Vibroacoustics 4

A mini-guide to the silent battle against noise and vibrations. The troubleshooting allows to identify, through the campaign of measures, the causes that generate vibrations and noise with the right remedies

by Gian Piero Repetti

This time I’m more relaxed. I have to confess that troubleshooting is my favourite topic: identifying the causes of noise and vibrations to resolve them with the right remedies. Stop.

‘A few years on’ and it’s still my passion: getting my hands dirty, climbing aboard and listening, touching and then thinking, studying, finding the solutions to the problem, the one that literally keeps you awake at night, the ones that ‘shake you up’ when we’re on board, with the sole objective of achieving your dream of (vibroacoustic) COMFORT on board. You’ve understood correctly. We’re finally talking about existing boats, practical problems and how to resolve them in order to travel more comfortably. I won’t be deceiving you if I tell you that a qualitative investigation, based on sensations, is not enough: you already knew that. Only by arming ourselves with the ‘tools of the trade’, accelerometers and microphones connected to a scanner, will we discover:
• The guilty parties (the sources of noise and vibrations)
• The accomplices (insulators, structure or the sources themselves, if they generate vibrations with excessively high amplitudes)
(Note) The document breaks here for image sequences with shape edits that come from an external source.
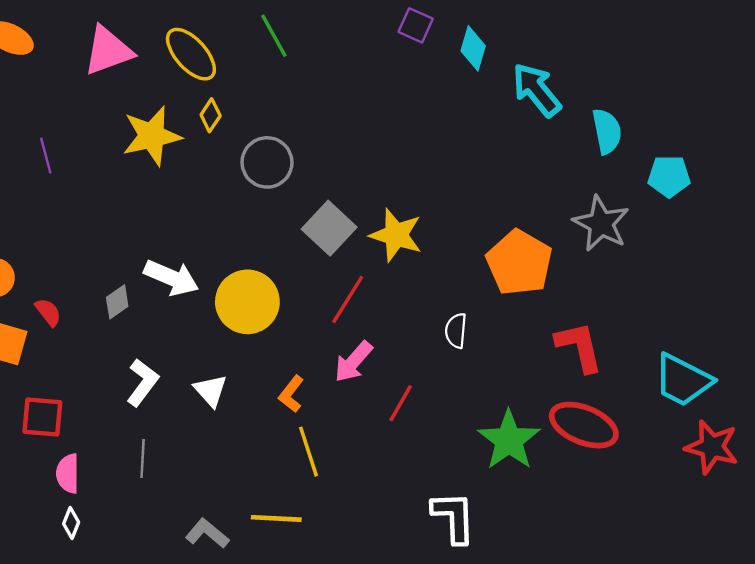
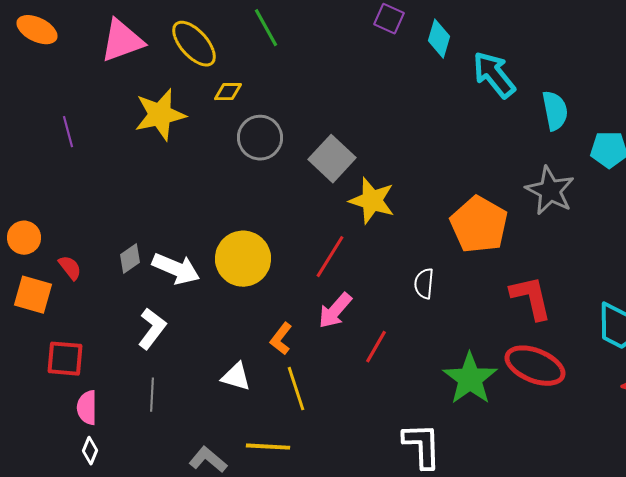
yellow diamond: (211, 115) -> (228, 92), moved, turned 56
gray square: (329, 228) -> (332, 159), moved
white arrow: (171, 278) -> (176, 269), moved
white triangle: (211, 391) -> (236, 377), moved, turned -32

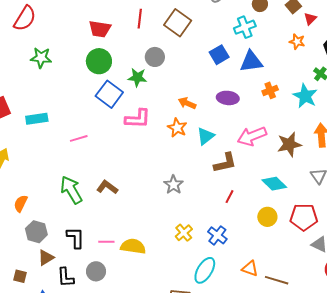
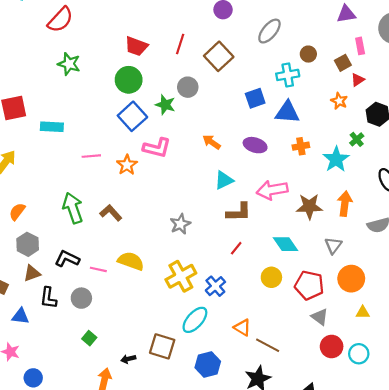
orange star: (177, 128) -> (127, 165), moved
yellow cross: (184, 233) -> (181, 276), size x1.6
black L-shape: (76, 238) -> (67, 259), turned -75
yellow semicircle: (133, 246) -> (131, 261), moved

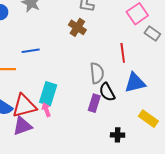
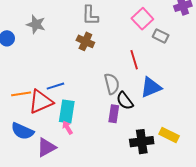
blue line: (31, 51) -> (55, 86), moved
red triangle: (24, 106) -> (41, 102), moved
yellow rectangle: (148, 119) -> (169, 135), moved
black cross: (118, 135) -> (142, 142), size x1.6

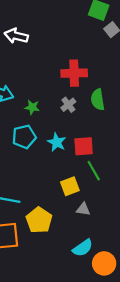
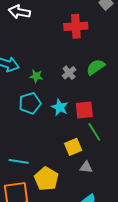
red cross: (74, 73) -> (76, 26), moved
green semicircle: (98, 100) -> (96, 67), turned 66

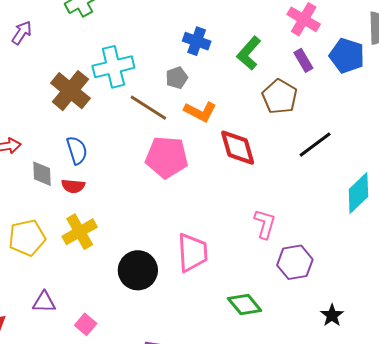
It’s obviously a complicated matter. It wouldn’t be
so scary otherwise!

Let’s simplify things by saying that the most annoying vibrations are the ones with the biggest amplitude, which are not reduced, but are instead sometimes even amplified by the insulators or the structure of the boat, which form the transmission chain. Are you ready to climb aboard? I certainly don’t need to tell you where we’re heading. To the part of the boat where the problem is most apparent, so that we can measure and record the annoying phenomenon. And then where? Well done! To the engine room. And now I can’t avoid it. You’ll need to take a look at two graphs, Diagram A and Diagram B (believe me, they sometimes make things clearer than many words!) On the left is a record of vibrations over time; on the right is another version of the same signal that organises it, associating each frequency with a particular amplitude (in technical jargon, the so-called signal spectrum). If we add up (literally) the vibrations in the second graph (B) one by one, we obtain the first (A) as a result. Let’s say that the second is a simpler way of representing the vibration that would otherwise be too complex to analyse. It’s also primarily a clever expedient that we can use to identify the guilty parties more easily.

Diagram A – Vibration over time

Diagram B – Spectrum of the signal

And we’re on board, on our yacht powered by a 12-cylinder engine that runs at between 600 and 2300 rpm, connected to the speed reducer by a Cardan joint. Here it is in the Imagine 1.

Imagine 1

Let’s take our measurements and obtain a noise graph like the one in Diagram C, with two clear peaks: one at 90 and the other at 720 Hz. Who could be generating them? Let’s look at the engine speed: 1800 r.p.m. What event is repeated three times during every revolution of the engine? In a 12-cylinder engine, three cylinders ‘explode’ during each revolution: we can say that we will have a triple-frequency vibration compared to the engine rotation vibration (1800 revolutions per minute are equivalent to 30 Hz): our 90 Hz to be precise. The same applies for the other peak. 720 Hz correspond to the number of engine revolutions multiplied by the number of teeth in the reducer cog (1800/60 x 24 = 720 Hz).

Diagram C – Fine band noise spectrum

However, if the engine is creating our problem, why do we notice it in the lounge? The more attentive of you will already know the answer: make me happy, go on! The engine is mounted on flexible supports, positioned on the base in their turn. Of course: either the choice of flexible supports is not ideal or the foundations on which the supports rest are inadequate (a soft structure could nullify the choice of a specific antivibration support, transmitting the vibration far away in our boat).

And now we need a hammer. I’m not joking. It’s true. The hammer test consists of a real hammering with a specific hammer to establish the rigidity of the structure. By comparing this value with that of the antivibration supports, we can check whether the choice made during the design phase was a good one. Ah yes, we’ve learned that we have to let the measurements speak for themselves. Solutions in our field are not identified on the basis of past experience, but by carefully analysing the measurements resulting from an effective experimentation plan.